Mike Stornant, senior vice president and chief financial officer of Wolverine Worldwide, said Wolverine’s plan to “responsibly and rationally manage down our inventory over the first three quarters of this year” has been a success.
“We were able to reduce inventory levels ahead of schedule, without accelerated liquidation of product or excessive erosion of gross margin,” he said.
Wolverine reported inventory balances at the end of the second quarter were 2.9 percent lower than the prior year.
Stornant said Wolverine is finalizing a “comprehensive game plan” that examines and leverages all aspects of the business to accomplish its goal of a 12 percent operating margin by the end of 2018.
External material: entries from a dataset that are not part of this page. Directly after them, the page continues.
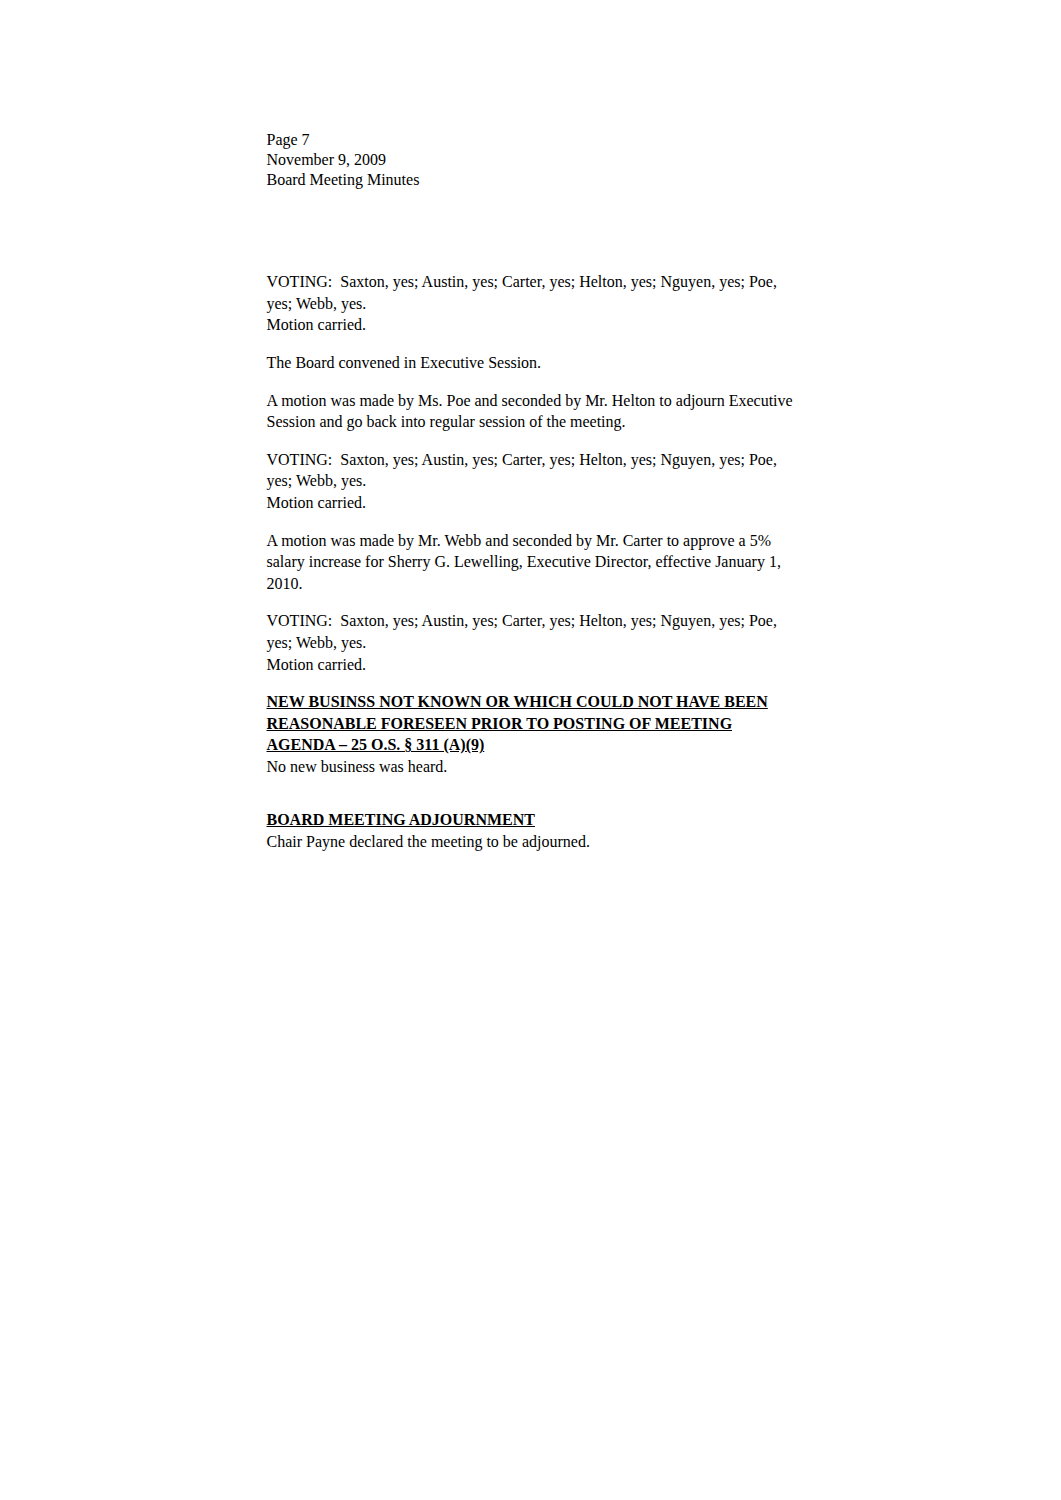Page 7
November 9, 2009
Board Meeting Minutes
VOTING: Saxton, yes; Austin, yes; Carter, yes; Helton, yes; Nguyen, yes; Poe, yes; Webb, yes.
Motion carried.
The Board convened in Executive Session.
A motion was made by Ms. Poe and seconded by Mr. Helton to adjourn Executive Session and go back into regular session of the meeting.
VOTING: Saxton, yes; Austin, yes; Carter, yes; Helton, yes; Nguyen, yes; Poe, yes; Webb, yes.
Motion carried.
A motion was made by Mr. Webb and seconded by Mr. Carter to approve a 5% salary increase for Sherry G. Lewelling, Executive Director, effective January 1, 2010.
VOTING: Saxton, yes; Austin, yes; Carter, yes; Helton, yes; Nguyen, yes; Poe, yes; Webb, yes.
Motion carried.
NEW BUSINSS NOT KNOWN OR WHICH COULD NOT HAVE BEEN REASONABLE FORESEEN PRIOR TO POSTING OF MEETING AGENDA – 25 O.S. § 311 (A)(9)
No new business was heard.
BOARD MEETING ADJOURNMENT
Chair Payne declared the meeting to be adjourned.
“We expect supply chain improvements to contribute one half of this operating margin expansion as we begin to fully leverage factory rationalization, more efficient logistics and distribution strategies, and lower product costs; all critical objectives.”
Stornant said Wolverine also plans to put more resources and energy behind higher-margin brand opportunities and to optimize its direct-to-consumer business through sustained investment and addressing underperforming stores.